Three Worldviews and You.

This post is going to be published as a part of Worldview Owner’s Manual.  It is posted on my blog to invite you to cooperate in this project.                                           

Everybody has a worldview, this is old hat. Philozophy.com users uniquely know that everybody has actually, at least, three.

One sits in the guts, mysterious and unconscious one, showing only sometimes who you really are. You live your life and by your decisions and actions, you declare and stamp out your worldview on the world you interact with. Second is your wishful thinking, how you’d like to be- strong, wise, happy and benevolent.

The third is what you put out for the show, the mixture of the principles you’re trying to live by, of worries, hypocrisy, defiance, and bravado.When you’re growing up, it is what you work on, try to know it, understand it, maybe even modify? It is what you are challenged with when you try to write it down…The relationship between these three reflects your progress in maturation and the level of freedom with which you live your life.

The manual might help you to explore these three worldviews of yours, so you will be able to juggle them, be aware of them and use them in life to your best advantage.

Some people go to the Philozophy.com and work happily on the Big Questions without any help. Others would enjoy Owner’s Manual to explore their personal worldview deeper and better. Nobody reads all manual, people are usually curious about a special aspect of the thing. It is why some parts are repetitive… 

The manual will grow out of my blog. I have been studied the concept of the worldview and have been writing essays about it for 5 years now. My explorations took a new twist and was boosted by my daughter Sophia’st development of  the site Philozophy.com. Moving beyond the idleness of the philosophical musings we gradually were able to work in the “laboratory” of the real people’s worldviews.

We believe, and I will explain this belief later, that participating in our project makes the person happier, smarter and it makes the World a better place.

The major reason that I am going to build this Manual from my blog is that I am counting on your help. In my blog, you’ll find the posts related to all planned chapters – fourteen of them. Some are almost done , some- almost empty. Please comment and discuss the work in progress.

This attitude of transparency and the hope for teaming with you is not accidental.

It reflects the core character of the project itself.

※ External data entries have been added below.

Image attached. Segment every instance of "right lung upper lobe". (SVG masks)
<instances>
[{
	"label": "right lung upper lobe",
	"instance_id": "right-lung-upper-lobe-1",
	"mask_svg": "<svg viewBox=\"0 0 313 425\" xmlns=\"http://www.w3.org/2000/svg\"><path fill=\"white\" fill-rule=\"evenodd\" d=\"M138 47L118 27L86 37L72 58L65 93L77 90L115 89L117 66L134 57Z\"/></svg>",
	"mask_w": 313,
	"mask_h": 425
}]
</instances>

In its aspect of the social experiment, it tests the social maturity of the participants, including me- trusting in the goodness of the human nature, in living in the free community without fears or shame, where you are responsible for your life and play and where your life and play matters.

Obviously, your help with the manual is as part of your life as is a reflection of your worldview.

Both Manual and the Philozophy.com are completely ideology-neutral. This is the place where different worldviews mingle, all are welcome, their only defense consists of the human values and benefits for humanity. But we have preferences; we are for individualism, for cooperation and for the freedom of expression. We are against mob mentality, mindlessness, and stupidity. We are against the fear of being yourself, against the fear of exploring and against the fear of individual thinking.

Let’s do it and let The Force be with us, which is very likely, otherwise with whom it would be, like, with Klingons?